O nariz humano consegue distinguir pelo menos um trilião de odores diferentes, uma resolução várias ordens de magnitude para além da estimativa anterior de apenas 10 mil odores, relatam os investigadores na última edição da revista Science.

Os cientistas que estudam o olfacto ´já suspeitavam há algum tempo que o número seria superior mas poucos estudos tinham tentado explorar os limites da capacidade sensorial do nariz humano. “Tem estado parado à espera que alguém o fizesse", comenta o co-autor do estudo Andreas Keller, investigador olfactivo na Universidade Rockefeller em Nova Iorque.

Para investigar os limites do sentido humano do olfacto, Keller e a sua equipa prepararam misturas odoríferas com 10, 20 ou 30 componentes seleccionados de uma colecção de 128 moléculas odoríferas. Seguidamente pediram a 26 participantes no estudo que identificassem a mistura que cheirava diferente num conjunto de amostras onde dois de três odores eram igauis.

Quando os dois odores continham componentes que se sobrepunham em mais de 51%, a maioria dos participantes tinha dificuldade em discriminá-los. Os autores calcularam então o número de misturas possíveis que se sobrepunham em menos de 51% para chegar à sua estimativa de quantos cheiros o nariz humano consegue detectar: pelo menos um trilião.

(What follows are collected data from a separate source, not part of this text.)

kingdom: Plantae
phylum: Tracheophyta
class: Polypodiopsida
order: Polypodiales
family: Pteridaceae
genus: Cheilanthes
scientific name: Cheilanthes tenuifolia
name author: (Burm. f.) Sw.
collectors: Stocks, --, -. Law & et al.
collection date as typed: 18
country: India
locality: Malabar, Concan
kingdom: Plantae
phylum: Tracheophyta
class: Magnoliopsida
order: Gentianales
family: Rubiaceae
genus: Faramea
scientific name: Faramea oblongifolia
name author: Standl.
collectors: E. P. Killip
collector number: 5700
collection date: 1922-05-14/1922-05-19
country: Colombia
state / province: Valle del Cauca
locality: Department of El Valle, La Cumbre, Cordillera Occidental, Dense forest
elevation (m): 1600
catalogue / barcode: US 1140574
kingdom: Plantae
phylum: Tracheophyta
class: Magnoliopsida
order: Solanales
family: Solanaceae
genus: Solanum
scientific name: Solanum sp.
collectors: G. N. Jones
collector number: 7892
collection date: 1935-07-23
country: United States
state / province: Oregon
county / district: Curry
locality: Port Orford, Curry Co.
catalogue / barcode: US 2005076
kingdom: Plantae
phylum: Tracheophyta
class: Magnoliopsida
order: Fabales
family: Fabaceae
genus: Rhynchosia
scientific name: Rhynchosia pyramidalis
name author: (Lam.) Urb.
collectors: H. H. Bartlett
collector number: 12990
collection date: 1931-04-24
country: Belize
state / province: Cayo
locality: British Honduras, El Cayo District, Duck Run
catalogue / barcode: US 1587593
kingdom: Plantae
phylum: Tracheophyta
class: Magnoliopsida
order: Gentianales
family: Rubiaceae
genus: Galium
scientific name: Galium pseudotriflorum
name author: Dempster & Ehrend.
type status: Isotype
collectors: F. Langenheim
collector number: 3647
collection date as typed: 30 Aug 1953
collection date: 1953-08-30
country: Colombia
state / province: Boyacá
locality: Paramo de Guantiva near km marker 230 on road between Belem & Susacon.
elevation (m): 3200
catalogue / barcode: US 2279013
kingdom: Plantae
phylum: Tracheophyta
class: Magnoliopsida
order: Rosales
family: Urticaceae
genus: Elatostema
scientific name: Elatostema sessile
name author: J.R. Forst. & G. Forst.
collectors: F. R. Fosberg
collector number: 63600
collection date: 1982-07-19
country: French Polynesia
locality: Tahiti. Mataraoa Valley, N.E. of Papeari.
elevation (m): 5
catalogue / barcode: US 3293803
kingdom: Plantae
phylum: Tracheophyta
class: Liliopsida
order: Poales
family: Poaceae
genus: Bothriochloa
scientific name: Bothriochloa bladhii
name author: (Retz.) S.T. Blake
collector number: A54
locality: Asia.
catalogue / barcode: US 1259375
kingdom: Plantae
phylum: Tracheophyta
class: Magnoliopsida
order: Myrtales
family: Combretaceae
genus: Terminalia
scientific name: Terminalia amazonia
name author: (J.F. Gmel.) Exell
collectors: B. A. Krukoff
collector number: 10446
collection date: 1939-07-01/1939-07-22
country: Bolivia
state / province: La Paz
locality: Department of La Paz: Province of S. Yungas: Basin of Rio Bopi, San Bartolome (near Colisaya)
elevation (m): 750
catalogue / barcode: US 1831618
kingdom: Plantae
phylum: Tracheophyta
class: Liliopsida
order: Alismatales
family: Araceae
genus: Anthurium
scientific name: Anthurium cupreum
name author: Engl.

Donald Wilson, investigador olfactivo na Faculdade de Medicina da Universidade de Nova Iorque, diz que as descobertas são “emocionantes". Ele espera que a nova estimativa ajude os investigadores a começar a desvendar um mistério de longa data: de que forma o nariz e o cérebro trabalham em conjunto para processar os cheiros.

 

O nariz humano tem cerca de 400 tipos de receptores olfactivos. Quando o cheiro do café se espalha através de uma sala, por exemplo, receptores específicos no nariz detectam os componentes moleculares do odor, desencadeando uma série de respostas neurais que chamam a atenção da pessoa para a cafeteira. No entanto, muitos detalhes dessa sequência permanecem desconhecidos.

“A relação entre o número de odores que conseguimos discriminar e o número de receptores que temos não é clara", diz Noam Sobel, neurocientista no Instituto Weizmann de Ciência em Rehovot, Israel. Alguns cientistas assumem que ter mais tipos de receptores olfactivos indica um faro mais sensível mas essa não é a única dificuldade que os cientistas enfrentam ao explorar as fronteiras da nossa capacidade para cheirar.

“É complicado organizar odores", diz Wilson. Os investigadores conseguem agrupar odores em categorias mas a relação entre essas categorias não é clara: ao contrário das cores e dos sons, os cheiros não seguem um contínuo claro. Em termos práticos, diz Wilson, isso torna desafiador comparar objectivamente o odor complexo e almiscarado da colónia de supermercado Axe com uma sua rival como Old Spice, ou com algo que cheira a baunilha.

Essas questões permanecerão até um estudo futuro mas as novas descobertas podem ajudar a acabar com uma assumpção de longa data, diz Keller. “A minha esperança é que isto ajude a acabar com o mito de que os humanos têm um sentido do olfacto fraco."